The current round of expert-level negotiations on the implementation of an interim nuclear deal reached in November between the six world powers and Iran have been progressing slowly and aren’t likely to see a breakthrough, a senior Iranian diplomat said on Saturday.
The talks, which began last Thursday in Geneva, Switzerland, were initially meant to run until Friday but were extended through Saturday.
“The talks that extended to a third day are making progress but slowly,” deputy foreign minister Abbas Araqchi told Iranian state-run television, according to AFP.
The state-run IRNA news agency quoted Araqchi as saying that his country was “not optimistic about any” of the world powers participating in the negotiations — the United States, Russia, China, France, Britain, and Germany.
“We entered the talks with pessimism,” he said.

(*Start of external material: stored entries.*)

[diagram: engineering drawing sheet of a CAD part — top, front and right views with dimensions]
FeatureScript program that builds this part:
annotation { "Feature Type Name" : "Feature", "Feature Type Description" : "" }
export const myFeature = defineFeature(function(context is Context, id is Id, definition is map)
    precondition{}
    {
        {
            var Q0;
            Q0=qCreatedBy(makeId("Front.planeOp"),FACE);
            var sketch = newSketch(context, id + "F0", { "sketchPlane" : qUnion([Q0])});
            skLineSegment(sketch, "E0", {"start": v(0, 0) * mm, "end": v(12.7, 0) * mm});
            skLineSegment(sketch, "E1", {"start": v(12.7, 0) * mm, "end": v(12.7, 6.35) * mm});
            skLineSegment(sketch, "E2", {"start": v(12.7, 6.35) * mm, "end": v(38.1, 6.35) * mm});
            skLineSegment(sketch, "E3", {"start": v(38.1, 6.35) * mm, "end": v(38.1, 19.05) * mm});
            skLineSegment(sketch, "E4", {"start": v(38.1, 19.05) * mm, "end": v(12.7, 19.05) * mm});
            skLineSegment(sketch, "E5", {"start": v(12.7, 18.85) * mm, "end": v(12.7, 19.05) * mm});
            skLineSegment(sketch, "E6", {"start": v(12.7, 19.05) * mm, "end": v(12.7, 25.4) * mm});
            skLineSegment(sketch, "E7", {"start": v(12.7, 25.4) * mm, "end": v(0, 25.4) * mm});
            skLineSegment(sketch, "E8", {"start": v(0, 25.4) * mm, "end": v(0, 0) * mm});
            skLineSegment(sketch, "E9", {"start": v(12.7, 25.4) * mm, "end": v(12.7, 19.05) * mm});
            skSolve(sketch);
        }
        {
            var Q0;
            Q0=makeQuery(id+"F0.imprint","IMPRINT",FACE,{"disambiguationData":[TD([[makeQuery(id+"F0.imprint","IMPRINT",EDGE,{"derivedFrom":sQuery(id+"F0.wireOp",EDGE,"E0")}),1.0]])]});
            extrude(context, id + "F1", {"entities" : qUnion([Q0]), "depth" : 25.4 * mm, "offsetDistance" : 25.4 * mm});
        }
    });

The latest round of negotiations commenced a week after an Iranian delegation abruptly abandoned talks in protest over US enforcement of existing sanctions.
The interim deal — curbing but not freezing Iran’s nuclear program in return for an easing of non-core sanctions — was reached in Geneva last month, but has not been implemented because its “technical details” have yet to be finalized.
The Obama administration announced Thursday that it would veto a newly proposed Senate bill that would increase sanctions against Iran should the country fail to comply with the terms of the interim nuclear deal.
Iranian Foreign Minister Mohammad Javad Zarif has indicated that such legislation, if passed, would torpedo the ongoing talk.
On Saturday, Araqchi said that the administration’s announcement that it would veto the sanctions bill should it be passed did not inspire any optimism in Tehran.